Short problem:
Reproduce the listing below word for word, starting at its first line and ending at the line that contains "tone equalizer: -8", with both of those lines included.

Stored data entries:
####################
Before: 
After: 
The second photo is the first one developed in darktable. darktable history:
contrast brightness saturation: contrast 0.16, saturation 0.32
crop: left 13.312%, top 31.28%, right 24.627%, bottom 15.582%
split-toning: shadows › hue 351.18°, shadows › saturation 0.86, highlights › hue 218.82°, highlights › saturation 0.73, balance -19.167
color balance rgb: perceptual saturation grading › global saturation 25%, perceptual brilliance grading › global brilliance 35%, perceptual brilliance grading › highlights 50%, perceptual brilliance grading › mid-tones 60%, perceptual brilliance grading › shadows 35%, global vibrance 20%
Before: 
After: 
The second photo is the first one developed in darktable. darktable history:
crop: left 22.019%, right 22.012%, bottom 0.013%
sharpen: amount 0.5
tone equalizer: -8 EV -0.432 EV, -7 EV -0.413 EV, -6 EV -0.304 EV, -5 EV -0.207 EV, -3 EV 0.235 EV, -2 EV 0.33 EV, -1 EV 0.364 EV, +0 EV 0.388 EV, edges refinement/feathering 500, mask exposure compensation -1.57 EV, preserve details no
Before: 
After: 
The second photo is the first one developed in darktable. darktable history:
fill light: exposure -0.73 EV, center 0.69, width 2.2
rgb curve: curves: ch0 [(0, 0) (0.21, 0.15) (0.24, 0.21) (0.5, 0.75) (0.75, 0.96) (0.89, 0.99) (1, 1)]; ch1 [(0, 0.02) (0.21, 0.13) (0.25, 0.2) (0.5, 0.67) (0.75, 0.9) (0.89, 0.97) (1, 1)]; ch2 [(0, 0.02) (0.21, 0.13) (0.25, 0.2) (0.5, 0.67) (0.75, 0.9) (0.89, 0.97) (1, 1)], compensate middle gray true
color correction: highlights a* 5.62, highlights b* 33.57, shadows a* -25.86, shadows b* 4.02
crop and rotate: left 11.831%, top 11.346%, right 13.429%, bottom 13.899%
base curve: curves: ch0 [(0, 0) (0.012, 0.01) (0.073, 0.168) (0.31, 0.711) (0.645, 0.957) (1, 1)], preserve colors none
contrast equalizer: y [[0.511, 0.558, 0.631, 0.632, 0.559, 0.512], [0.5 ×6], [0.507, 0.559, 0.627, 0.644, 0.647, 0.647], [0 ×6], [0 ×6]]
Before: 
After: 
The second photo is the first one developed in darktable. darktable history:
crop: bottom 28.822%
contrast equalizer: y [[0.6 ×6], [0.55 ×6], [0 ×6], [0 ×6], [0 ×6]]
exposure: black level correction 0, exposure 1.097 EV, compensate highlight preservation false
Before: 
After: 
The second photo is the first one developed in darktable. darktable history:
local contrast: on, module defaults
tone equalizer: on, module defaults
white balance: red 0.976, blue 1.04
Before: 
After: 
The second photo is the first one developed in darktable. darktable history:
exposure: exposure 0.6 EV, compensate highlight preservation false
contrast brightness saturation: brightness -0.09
####################
Task result:
Before: 
After: 
The second photo is the first one developed in darktable. darktable history:
contrast brightness saturation: contrast 0.16, saturation 0.32
crop: left 13.312%, top 31.28%, right 24.627%, bottom 15.582%
split-toning: shadows › hue 351.18°, shadows › saturation 0.86, highlights › hue 218.82°, highlights › saturation 0.73, balance -19.167
color balance rgb: perceptual saturation grading › global saturation 25%, perceptual brilliance grading › global brilliance 35%, perceptual brilliance grading › highlights 50%, perceptual brilliance grading › mid-tones 60%, perceptual brilliance grading › shadows 35%, global vibrance 20%
Before: 
After: 
The second photo is the first one developed in darktable. darktable history:
crop: left 22.019%, right 22.012%, bottom 0.013%
sharpen: amount 0.5
tone equalizer: -8 EV -0.432 EV, -7 EV -0.413 EV, -6 EV -0.304 EV, -5 EV -0.207 EV, -3 EV 0.235 EV, -2 EV 0.33 EV, -1 EV 0.364 EV, +0 EV 0.388 EV, edges refinement/feathering 500, mask exposure compensation -1.57 EV, preserve details no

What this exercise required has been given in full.